== TO-DO ITEM ==
Please write out exactly the lines of the data below from the line holding "focal_35mm: 78" through the line holding "f_number: 5.6", and leave out the rest.

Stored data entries
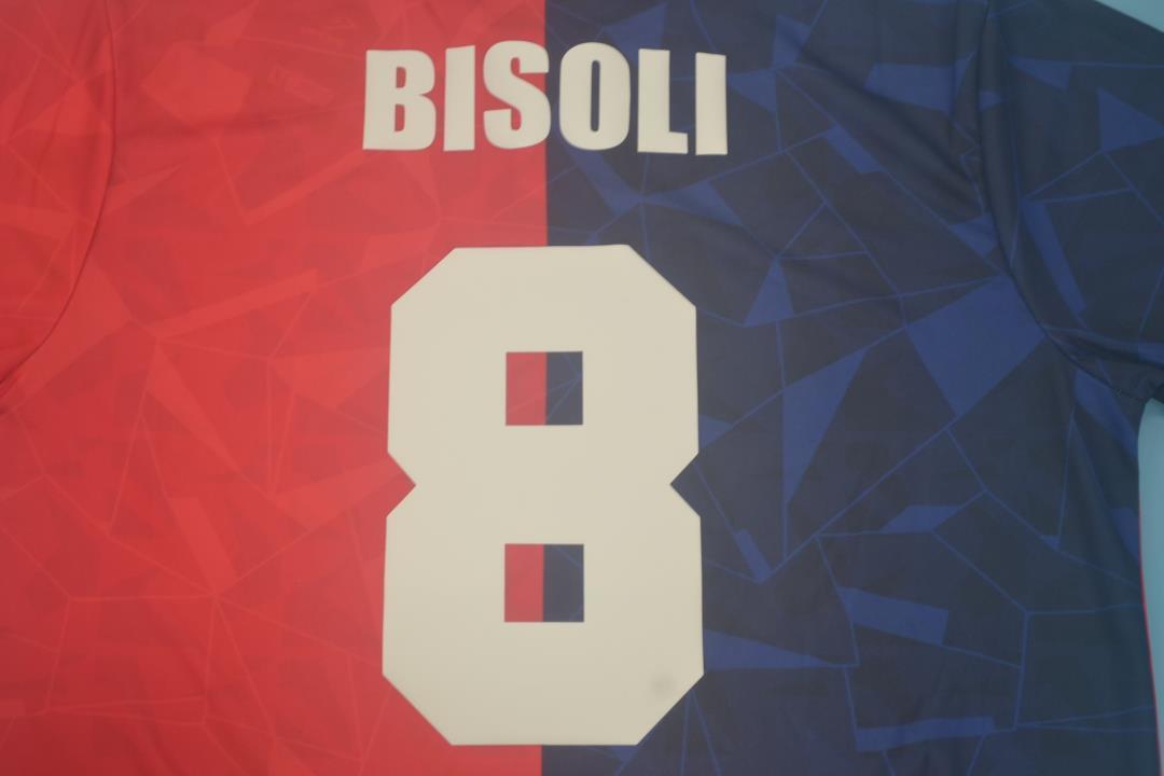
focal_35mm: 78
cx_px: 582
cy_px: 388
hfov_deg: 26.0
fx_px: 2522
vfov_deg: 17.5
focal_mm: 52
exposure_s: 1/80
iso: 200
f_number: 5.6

...

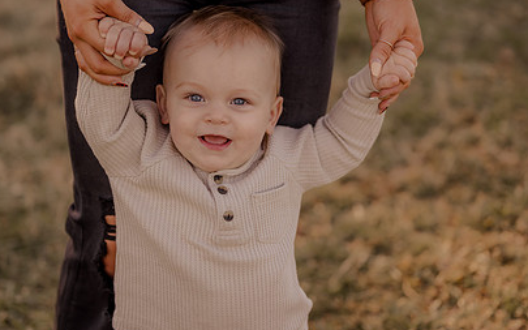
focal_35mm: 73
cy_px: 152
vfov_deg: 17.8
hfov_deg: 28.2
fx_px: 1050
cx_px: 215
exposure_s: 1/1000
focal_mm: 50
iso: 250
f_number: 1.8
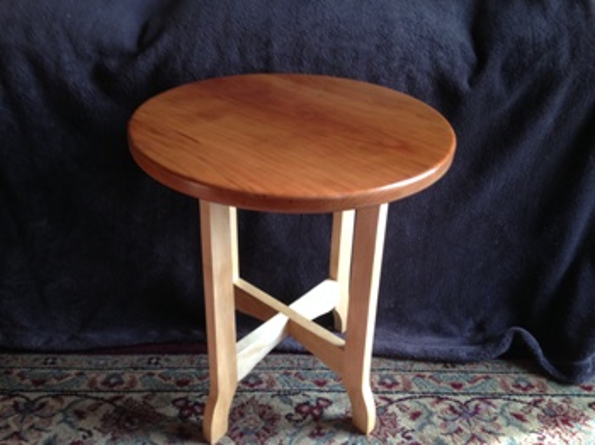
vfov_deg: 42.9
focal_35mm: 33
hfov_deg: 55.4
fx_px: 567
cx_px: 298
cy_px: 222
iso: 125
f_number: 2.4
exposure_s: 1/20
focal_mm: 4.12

--

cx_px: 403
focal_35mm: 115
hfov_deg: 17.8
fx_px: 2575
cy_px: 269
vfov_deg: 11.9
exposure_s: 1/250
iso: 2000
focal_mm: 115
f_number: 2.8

== RESPONSE TO THE TASK ==
focal_35mm: 78
cx_px: 582
cy_px: 388
hfov_deg: 26.0
fx_px: 2522
vfov_deg: 17.5
focal_mm: 52
exposure_s: 1/80
iso: 200
f_number: 5.6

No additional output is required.